I am hoping to do therapy work with my dog, too. She also has Excessive Greeting Disorder (3 years old). She has her Canine Good Neighbour (Canada), but she still couldn't pass a therapy dog evaluation yet (she had a very good day at her CGN test!!). She is super excited for that first 30 seconds, then totally calms down. I met up with the therapy dog coordinator for my area to get an idea from her of what we would need to work on. We "bumped into each other" at the park, so she got to see Shala in her totally natural meeting a new person way. Really, that is the only issue she has. When she meets elderly or more frail or vulnerable people, she is very calm. But the test is with young, strong adults! So we know what we need to work on. I am taking her more places with me to work on this. I take her to stores that allow dogs, for example. I think we probably won't be ready to be tested for at least another year.


----------



## glenhaven504 (Sep 4, 2007)

I would also take your dog out among people every chance you get. ;This will help with the initial excitement that they experience. This currently is an issue with my Mickey. You also have your choice of where you take your dog. His behavior might dictate where you can go. It like all the training is a process and you might find that he is not good at therapy.

Good luck


----------



## Oldreid (Aug 16, 2019)

You can train it by yourself. Do some preparations before you plan to train your doggie to a therapy!

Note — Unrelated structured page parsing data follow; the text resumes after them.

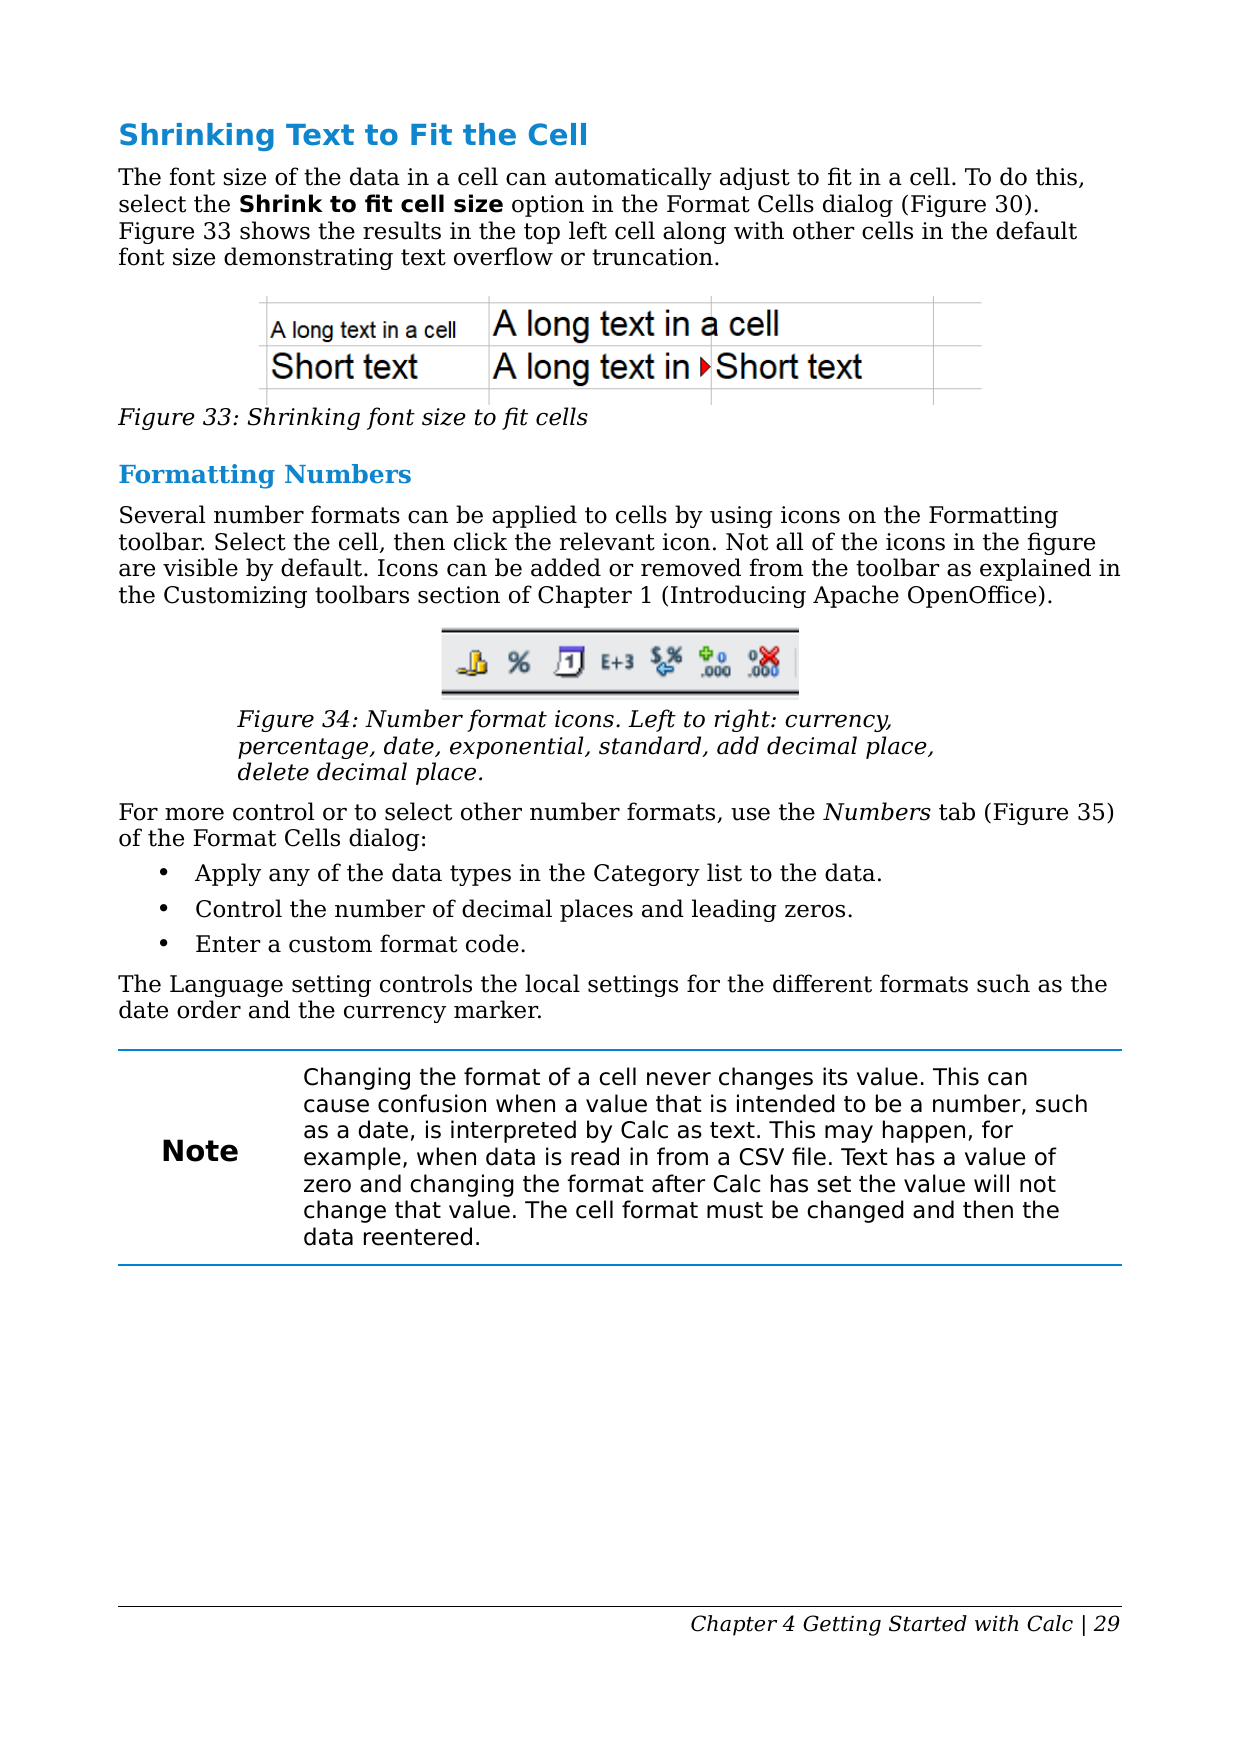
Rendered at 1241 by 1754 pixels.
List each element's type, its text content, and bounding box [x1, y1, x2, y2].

text Figure 34: Number format icons. Left to right: currency, percentage, date, exponential, standard, add decimal place, delete decimal place. [237, 706, 1003, 786]
subtitle Formatting Numbers [118, 460, 1122, 490]
list Apply any of the data types in the Category list to the data. [156, 858, 1122, 888]
subtitle Shrinking Text to Fit the Cell [118, 118, 1122, 152]
picture [441, 627, 799, 700]
text Figure 33: Shrinking font size to fit cells [118, 296, 1123, 431]
text The font size of the data in a cell can automatically adjust to fit in a cell. To do this, select the Shrink to fit cell size option in the Format Cells dialog (Figure 30). Figure 33 shows the results in the top left cell along with other cells in the default font size demonstrating text overflow or truncation. [118, 164, 1122, 271]
picture [258, 296, 982, 405]
text The Language setting controls the local settings for the different formats such as the date order and the currency marker. [118, 971, 1122, 1024]
table_header Changing the format of a cell never changes its value. This can cause confusion when a value that is intended to be a number, such as a date, is interpreted by Calc as text. This may happen, for example, when data is read in from a CSV file. Text has a value of zero and changing the format after Calc has set the value will not change that value. The cell format must be changed and then the data reentered. [281, 1051, 1122, 1264]
list For more control or to select other number formats, use the Numbers tab (Figure 35) of the Format Cells dialog: [118, 799, 1122, 852]
list Enter a custom format code. [156, 929, 1122, 958]
table_header Note [118, 1051, 281, 1264]
list Several number formats can be applied to cells by using icons on the Formatting toolbar. Select the cell, then click the relevant icon. Not all of the icons in the figure are visible by default. Icons can be added or removed from the toolbar as explained in the Customizing toolbars section of Chapter 1 (Introducing Apache OpenOffice). [118, 502, 1122, 609]
list Control the number of decimal places and leading zeros. [156, 894, 1122, 923]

Firstly, do obedience training. Leaning some basic training tips just as "sit", "come", "calm", etc, you need to be very patient, and express your love to them.

Also, you can search for some creative ways like play games them will let them learning happily.

This will be a long period, but please keep the training constantly, then it will make an effect.

After the command training, the next step is you need to take them to go to more public space to adapt to as much as environments because therapy requires to meet many people and work at various places. Train them to be sociable.

The last step is to do a test to see if they can do the job well.


----------